A coastal dormer for €1.65m designed by a US-based architect who's never been to Ireland
Coastal courtyard cluster vernacular look, for 'Pau Hana, Sandycove near Kinsale, priced at €1.65m by Savill' agent Michael O'Donovan
|
Sandycove, Kinsale |
|
|---|---|
|
€1.65 million |
|
|
Size |
371 sq m (4,000 sq ft) |
|
Bedrooms |
4 +1 |
|
Bathrooms |
4 +1 |
|
BER |
B3 |

It was designed and built 20 years ago by a couple from America who’d lived and worked in various places around the world — including in Hawaii — as a sort of retirement home when they fell for Kinsale after a month-long home hunting tour of the country. (He has Kerry roots, hers are English, and they first came in 1972), and they were early adapters to the possibility of remote working.
He was then aged 18, and embraced science, engineering, computing, and software development: he and his wife who worked in education also stayed ahead of the curve when it came to designing and building their Irish home, Pau Hana in the early 2000s.

They learned home comforts from wide experience, from the heat in Hawaii and southern California to the chilling winter cold in the US mid-west and say their home state of Minnesota can get snow in 11 months of the year: Kinsale was always going to be benign, by comparison ( just in case, they have a 63-amp generator should there be a power cut or other energy hiccups).


Now that it’s up for sale, maybe this is his chance to travel, or to at least review it online as it gets a push on the web; auctioneer Michael O’Donovan of Savills, Cork, guides the sympathetic cluster on 1.2 landscaped acres at €1.65m as his vendors prepare to relocate back to the US having loved their almost two decades this side of the Atlantic.
The couple says Bill Michel amassed a small library of literature on Irish design, visited them at their then-home in the US and later presented them with the design exactly as the house subsequently turned out. “We didn’t change a single thing,” they remark on what seems to have been an entirely happy partnership.


Roofs are all natural slate, neat fascias and soffits are in hardwoods, and windows are double-glazed and well maintained from Rationel, while timbers also feature heavily internally.
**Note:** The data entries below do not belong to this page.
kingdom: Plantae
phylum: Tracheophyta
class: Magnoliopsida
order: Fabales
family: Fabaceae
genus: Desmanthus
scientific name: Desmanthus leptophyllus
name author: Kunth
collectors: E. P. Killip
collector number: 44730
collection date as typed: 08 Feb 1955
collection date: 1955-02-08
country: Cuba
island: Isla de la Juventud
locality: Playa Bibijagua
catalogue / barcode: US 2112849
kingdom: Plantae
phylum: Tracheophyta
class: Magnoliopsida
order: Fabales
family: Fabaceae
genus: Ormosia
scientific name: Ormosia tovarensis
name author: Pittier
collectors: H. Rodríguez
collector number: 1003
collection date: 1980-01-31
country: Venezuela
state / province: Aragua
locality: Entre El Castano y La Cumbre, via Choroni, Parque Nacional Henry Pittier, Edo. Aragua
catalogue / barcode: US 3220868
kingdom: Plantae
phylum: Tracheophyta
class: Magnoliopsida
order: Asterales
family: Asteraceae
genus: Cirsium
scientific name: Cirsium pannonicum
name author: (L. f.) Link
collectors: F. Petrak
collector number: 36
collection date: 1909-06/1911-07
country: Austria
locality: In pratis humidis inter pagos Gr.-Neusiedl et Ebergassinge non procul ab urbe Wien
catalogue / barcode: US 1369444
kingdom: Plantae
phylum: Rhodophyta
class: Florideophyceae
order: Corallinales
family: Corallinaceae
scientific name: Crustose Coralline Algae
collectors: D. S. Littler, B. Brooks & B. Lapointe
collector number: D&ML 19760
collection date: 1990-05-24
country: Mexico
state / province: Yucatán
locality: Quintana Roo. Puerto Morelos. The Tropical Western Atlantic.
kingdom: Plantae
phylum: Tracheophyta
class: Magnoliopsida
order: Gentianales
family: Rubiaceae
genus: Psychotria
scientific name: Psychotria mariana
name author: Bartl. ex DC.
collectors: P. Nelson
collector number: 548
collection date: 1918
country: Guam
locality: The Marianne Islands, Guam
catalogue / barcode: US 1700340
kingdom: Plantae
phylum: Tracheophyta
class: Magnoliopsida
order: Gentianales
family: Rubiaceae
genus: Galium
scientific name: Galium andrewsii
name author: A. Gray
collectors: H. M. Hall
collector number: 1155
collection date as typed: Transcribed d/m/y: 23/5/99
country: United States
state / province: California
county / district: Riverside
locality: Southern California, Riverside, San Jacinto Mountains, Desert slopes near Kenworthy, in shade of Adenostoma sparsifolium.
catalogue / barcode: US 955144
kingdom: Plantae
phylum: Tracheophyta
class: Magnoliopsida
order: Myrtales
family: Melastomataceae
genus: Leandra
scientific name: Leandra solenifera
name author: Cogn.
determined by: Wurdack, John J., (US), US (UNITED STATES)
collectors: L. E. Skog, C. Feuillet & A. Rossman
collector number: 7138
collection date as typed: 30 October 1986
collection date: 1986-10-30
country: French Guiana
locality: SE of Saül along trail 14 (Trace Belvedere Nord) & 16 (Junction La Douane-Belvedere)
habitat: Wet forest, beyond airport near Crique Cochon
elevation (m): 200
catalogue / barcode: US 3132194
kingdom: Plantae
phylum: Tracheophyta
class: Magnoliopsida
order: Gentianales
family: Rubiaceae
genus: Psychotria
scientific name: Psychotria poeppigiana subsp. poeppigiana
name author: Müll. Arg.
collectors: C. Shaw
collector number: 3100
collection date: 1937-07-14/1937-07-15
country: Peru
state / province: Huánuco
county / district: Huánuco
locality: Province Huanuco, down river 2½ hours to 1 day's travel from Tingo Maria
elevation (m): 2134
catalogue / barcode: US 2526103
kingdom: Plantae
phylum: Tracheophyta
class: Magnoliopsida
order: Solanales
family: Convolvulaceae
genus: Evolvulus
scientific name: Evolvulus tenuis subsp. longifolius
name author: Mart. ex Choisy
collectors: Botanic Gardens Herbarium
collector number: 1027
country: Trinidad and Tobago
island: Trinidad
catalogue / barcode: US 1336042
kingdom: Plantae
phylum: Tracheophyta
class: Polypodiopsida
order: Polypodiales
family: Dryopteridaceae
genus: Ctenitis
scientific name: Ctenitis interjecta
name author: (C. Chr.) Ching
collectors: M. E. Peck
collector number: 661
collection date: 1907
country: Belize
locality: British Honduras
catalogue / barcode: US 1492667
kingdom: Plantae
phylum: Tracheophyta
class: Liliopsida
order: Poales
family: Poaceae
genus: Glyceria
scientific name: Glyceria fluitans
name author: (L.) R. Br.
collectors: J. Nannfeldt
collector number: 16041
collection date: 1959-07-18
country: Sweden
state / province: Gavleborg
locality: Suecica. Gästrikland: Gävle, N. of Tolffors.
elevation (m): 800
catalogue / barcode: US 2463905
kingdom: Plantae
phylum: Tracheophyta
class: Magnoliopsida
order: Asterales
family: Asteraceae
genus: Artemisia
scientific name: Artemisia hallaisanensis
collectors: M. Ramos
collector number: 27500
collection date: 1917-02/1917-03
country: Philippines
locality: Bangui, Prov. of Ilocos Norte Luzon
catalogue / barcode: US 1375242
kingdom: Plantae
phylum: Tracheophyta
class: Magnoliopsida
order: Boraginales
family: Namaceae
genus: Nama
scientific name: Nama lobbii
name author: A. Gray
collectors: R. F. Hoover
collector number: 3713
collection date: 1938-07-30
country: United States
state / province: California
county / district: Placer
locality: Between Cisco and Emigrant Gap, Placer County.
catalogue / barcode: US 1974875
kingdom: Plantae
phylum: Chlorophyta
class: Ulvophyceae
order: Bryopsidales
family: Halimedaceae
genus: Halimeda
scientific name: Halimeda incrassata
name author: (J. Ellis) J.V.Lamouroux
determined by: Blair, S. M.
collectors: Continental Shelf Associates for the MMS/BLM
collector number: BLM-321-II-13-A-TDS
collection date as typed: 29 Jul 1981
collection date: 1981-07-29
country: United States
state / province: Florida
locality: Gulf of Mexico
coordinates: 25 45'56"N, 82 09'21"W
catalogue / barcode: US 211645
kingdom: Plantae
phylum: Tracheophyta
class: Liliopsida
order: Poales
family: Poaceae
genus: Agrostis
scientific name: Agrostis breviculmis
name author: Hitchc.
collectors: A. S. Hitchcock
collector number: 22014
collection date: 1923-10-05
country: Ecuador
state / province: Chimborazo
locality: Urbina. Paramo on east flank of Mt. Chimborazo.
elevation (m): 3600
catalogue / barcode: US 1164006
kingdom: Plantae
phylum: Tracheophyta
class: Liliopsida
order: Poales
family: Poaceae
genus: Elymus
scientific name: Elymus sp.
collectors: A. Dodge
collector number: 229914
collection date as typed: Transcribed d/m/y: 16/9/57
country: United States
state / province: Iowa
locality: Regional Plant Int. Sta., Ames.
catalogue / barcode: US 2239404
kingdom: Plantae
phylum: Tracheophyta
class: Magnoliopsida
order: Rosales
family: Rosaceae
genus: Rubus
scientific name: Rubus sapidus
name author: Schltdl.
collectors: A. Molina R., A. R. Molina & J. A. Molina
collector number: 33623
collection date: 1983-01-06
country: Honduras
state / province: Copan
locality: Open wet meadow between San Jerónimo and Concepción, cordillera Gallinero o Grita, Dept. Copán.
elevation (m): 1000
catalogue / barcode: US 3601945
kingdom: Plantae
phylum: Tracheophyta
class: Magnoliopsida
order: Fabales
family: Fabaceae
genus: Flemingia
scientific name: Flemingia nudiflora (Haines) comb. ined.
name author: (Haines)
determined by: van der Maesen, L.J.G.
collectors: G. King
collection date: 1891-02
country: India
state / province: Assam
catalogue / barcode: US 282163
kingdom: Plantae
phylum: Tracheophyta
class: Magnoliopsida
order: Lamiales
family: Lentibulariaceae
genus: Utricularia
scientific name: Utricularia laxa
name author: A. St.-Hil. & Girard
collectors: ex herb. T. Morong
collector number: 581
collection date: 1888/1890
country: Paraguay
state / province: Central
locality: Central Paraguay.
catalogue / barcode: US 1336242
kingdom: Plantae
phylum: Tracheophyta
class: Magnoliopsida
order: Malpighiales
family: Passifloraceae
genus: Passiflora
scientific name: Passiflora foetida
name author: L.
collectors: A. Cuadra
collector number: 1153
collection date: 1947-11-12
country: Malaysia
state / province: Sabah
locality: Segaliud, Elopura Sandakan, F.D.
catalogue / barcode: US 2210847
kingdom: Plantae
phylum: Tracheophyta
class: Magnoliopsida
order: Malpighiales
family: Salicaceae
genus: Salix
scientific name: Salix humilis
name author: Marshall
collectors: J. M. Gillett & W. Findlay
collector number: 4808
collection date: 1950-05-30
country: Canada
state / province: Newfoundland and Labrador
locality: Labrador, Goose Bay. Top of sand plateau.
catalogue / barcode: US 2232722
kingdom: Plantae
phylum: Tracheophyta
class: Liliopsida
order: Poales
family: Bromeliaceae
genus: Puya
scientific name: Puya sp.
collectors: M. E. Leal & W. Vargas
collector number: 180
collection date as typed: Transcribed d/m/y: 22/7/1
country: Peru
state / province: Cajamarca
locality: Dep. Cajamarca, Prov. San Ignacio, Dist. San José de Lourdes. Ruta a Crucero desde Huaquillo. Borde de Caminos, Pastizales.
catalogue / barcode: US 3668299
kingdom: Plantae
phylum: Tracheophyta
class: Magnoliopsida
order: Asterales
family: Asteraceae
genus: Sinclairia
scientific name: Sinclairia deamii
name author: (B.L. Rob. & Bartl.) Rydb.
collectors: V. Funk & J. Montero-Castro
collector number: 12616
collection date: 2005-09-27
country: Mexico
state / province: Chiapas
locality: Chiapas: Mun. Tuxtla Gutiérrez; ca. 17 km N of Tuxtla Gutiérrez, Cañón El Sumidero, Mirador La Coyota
Lots of the furniture is classic US Stickley-style arts and crafts.

A sturdy rack hangs over the kitchen holding more (orange) Le Creuset pots and pans than you’d see in a Brown Thomas catalogue. More of the even bulkier dishes — big enough to casserole a Thanksgiving turkey — are out in the garage as packing-up time comes around. It’s all set up for serious cooking, with pull-out Sub-Zero drawer fridges; integrated Miele appliances including a coffee maker; an Aga range converted to electricity, Quooker taps and apart from the range of units in oak, there’s also an open-shelf pantry to the side for easy storage and retrieval of ingredients.
Separately, there’s a large utility/laundry, masses of storage cupboards on both levels, there’s a Beam central vacuum with motor out in the detached garage (where there are also back-up appliances and the 63-amp generator) and the main living area/house core is airy, with 20 ft-high ceilings, cosily warm, where an enormous stone chimney breast hosts a large Charnwood stove.

A mezzanine links the two first floor wings, with a large bedroom on one side up here and with a huge office set up for three or four work stations by dormer windows, but easily converted back to two bedrooms with architect’s drawings done up to this end.

At ground level, the layout is good for owners and families of all ages, with two en suite ground-floor bedrooms on the western side and one very large main bedroom at the other, with dressing room and en suite bathroom where the piece de resistance is a tall, step-up, step-down and then sit-down Japanese-style bath with huge capacity (just as well the water supply is from a private well here, in case water charges even comeback into play the site)


About half of the site is left a wildflower meadow, with second/separate access from a small country cul de sac boreen leading down to the old Courtaparteen graveyard and church ruin by the water’s edge, overlooking reefs of rock, and over towards the mouth of the entrance to Sandycove with Sovereign rocks by Oysterhaven further off. This could in time provide space for another structure, or perhaps a stable.
Location is to the west of pretty Sandycove, about four miles from Kinsale town centre, and the road from Sandycove can lead on out towards Ballinspittle and the Old Head of Kinsale, a magnet for some of the world’s richest golf-playing types. Kinsale is also attractive for sailors and diners, with Cork Airport a c a half an hour’s commute from Courtaparteen.